Last year, she and her collaborators produced a series of colourful murals that now hang on the parking lot side of the Yellowknife Inn. Dene artist Leo Tatsiechele painted nine of the pieces. Mervin Olikoak and Sam Netley help maintain the site.

Trained as a biologist and environmental designer, Boudreau works full-time as an artist, funding her projects by writing grants and collecting bottles and cans for the recycling depot.

"I combine what I know in the fields of biology and architecture with my visual art," she said. "With plywood and latex, you can make anything."

Her materials are donated by hardware stores in exchange for her sign-painting skills. She shapes the plywood into insects, flowers, musical instruments or whatever else sparks her whimsy. Her recent projects include hand-painted business signs, private commissions and two painted benches that will be installed beside John Sabourin's new soapstone sculpture at McAvoy Rock in Old Town.
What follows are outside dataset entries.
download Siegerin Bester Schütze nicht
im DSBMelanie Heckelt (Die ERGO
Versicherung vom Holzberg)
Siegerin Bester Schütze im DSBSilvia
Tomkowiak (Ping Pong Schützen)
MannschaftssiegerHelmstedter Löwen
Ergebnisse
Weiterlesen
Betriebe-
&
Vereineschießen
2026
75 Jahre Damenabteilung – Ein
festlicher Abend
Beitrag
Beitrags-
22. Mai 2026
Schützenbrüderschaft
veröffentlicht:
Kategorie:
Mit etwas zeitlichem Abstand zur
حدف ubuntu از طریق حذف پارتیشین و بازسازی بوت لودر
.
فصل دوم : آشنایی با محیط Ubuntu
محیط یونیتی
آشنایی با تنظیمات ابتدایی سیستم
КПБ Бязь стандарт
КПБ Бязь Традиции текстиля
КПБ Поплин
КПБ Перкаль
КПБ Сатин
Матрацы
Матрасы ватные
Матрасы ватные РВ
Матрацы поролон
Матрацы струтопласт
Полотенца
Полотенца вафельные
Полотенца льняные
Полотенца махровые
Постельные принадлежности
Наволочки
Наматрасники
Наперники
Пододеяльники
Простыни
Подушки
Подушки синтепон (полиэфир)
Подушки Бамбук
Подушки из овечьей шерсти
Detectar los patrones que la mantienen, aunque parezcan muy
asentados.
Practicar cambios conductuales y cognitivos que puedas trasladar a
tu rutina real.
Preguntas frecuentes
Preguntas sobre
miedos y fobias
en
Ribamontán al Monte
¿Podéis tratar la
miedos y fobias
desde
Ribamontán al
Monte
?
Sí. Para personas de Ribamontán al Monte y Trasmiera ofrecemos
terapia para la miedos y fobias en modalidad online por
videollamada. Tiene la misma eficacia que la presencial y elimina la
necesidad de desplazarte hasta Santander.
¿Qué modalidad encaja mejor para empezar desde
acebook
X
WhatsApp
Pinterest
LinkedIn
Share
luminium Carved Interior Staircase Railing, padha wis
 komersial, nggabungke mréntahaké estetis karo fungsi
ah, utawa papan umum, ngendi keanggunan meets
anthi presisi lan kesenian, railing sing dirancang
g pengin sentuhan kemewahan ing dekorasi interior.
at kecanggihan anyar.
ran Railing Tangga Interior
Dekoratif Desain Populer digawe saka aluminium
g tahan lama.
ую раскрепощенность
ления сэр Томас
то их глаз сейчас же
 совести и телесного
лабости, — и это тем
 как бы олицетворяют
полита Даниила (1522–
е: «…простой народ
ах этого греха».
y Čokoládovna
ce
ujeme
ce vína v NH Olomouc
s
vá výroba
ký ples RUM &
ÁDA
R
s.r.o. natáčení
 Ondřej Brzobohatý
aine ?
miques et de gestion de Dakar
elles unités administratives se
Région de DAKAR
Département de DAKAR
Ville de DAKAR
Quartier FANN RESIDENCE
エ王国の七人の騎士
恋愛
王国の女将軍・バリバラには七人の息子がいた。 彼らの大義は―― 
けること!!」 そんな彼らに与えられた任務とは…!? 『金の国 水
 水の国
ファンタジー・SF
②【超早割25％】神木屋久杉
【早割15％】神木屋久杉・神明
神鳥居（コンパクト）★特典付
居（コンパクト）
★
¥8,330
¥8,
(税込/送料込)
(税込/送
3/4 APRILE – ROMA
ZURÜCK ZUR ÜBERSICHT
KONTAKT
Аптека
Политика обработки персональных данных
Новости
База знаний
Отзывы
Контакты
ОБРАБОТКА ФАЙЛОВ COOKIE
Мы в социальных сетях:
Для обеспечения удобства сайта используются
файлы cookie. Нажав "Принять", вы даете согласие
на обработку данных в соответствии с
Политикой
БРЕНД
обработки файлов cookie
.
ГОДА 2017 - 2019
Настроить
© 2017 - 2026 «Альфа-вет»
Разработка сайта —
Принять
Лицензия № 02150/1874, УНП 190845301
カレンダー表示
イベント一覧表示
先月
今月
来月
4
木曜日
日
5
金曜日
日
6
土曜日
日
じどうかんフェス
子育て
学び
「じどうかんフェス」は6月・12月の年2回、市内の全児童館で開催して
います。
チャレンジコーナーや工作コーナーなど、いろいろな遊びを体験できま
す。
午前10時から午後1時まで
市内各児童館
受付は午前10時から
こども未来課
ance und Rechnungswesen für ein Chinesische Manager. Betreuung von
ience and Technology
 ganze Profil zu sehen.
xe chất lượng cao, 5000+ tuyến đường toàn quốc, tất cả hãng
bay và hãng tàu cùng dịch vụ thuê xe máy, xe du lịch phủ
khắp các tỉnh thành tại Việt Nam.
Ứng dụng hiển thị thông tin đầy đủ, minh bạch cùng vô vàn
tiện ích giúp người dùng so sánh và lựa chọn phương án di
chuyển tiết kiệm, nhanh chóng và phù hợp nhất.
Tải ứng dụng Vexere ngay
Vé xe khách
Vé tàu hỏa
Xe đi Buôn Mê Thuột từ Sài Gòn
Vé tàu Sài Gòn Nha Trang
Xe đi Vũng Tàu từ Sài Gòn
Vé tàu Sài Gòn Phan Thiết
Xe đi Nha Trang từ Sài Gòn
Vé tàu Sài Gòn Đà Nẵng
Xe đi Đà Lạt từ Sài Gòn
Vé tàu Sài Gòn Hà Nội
Sabourin and Boudreau were hired to create the pieces by the Federation Franco-Tenoise.

Her outdoor stone installations are located around town. She painted the giant brontosaurus at the paleontology museum in Old Town. The painted core sample boxes in the public library are her pieces, as well.

Boudreau will keep the workshop running until the first snowfall. The project is not funded, so she is accepting donations of bottles and cans. They can be dropped off at the studio on weekdays between 1 and 6 p.m.

"I hope that some nonprofit organization will be interested in associating themselves with this project to keep it going next year," she said.

Boudreau is also a board member with Western Arctic Moving Pictures. She documented last year's urban art studio in a short film and is now working on a two-minute video on the construction of the new federal building on Franklin Avenue.